- EXTRACTED DATA
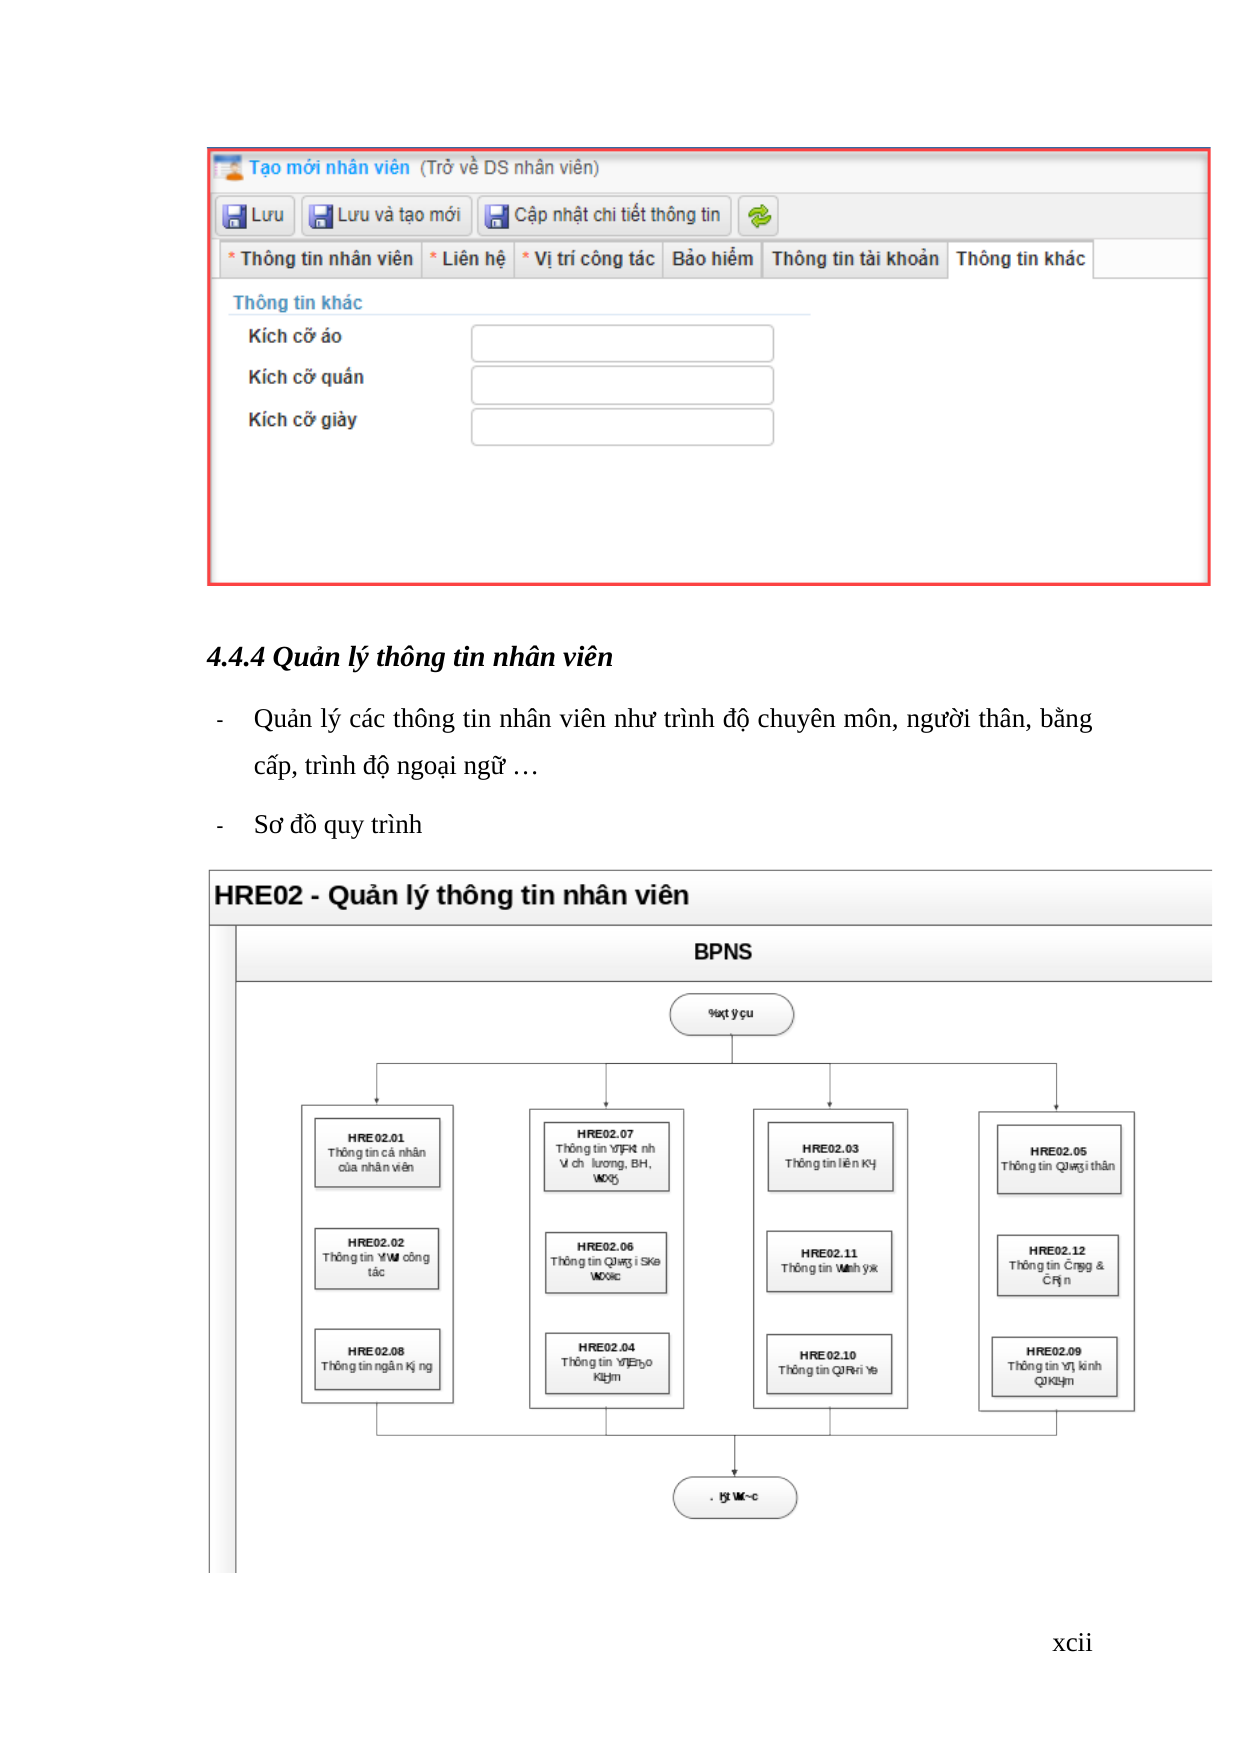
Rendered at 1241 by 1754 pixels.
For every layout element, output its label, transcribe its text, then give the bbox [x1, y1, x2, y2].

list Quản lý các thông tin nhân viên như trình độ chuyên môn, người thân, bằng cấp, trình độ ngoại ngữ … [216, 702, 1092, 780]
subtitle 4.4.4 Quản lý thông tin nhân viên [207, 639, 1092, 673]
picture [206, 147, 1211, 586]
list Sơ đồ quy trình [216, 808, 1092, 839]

- EXERCISE
Set down the material once more, exactly, with the pictures omitted.

- FINAL ANSWER
Rendered at 1241 by 1754 pixels.
For every layout element, output its label, transcribe its text, then give the bbox [x1, y1, x2, y2].

list Quản lý các thông tin nhân viên như trình độ chuyên môn, người thân, bằng cấp, trình độ ngoại ngữ … [216, 702, 1092, 780]
subtitle 4.4.4 Quản lý thông tin nhân viên [207, 639, 1092, 673]
picture [206, 147, 1211, 586]
list Sơ đồ quy trình [216, 808, 1092, 839]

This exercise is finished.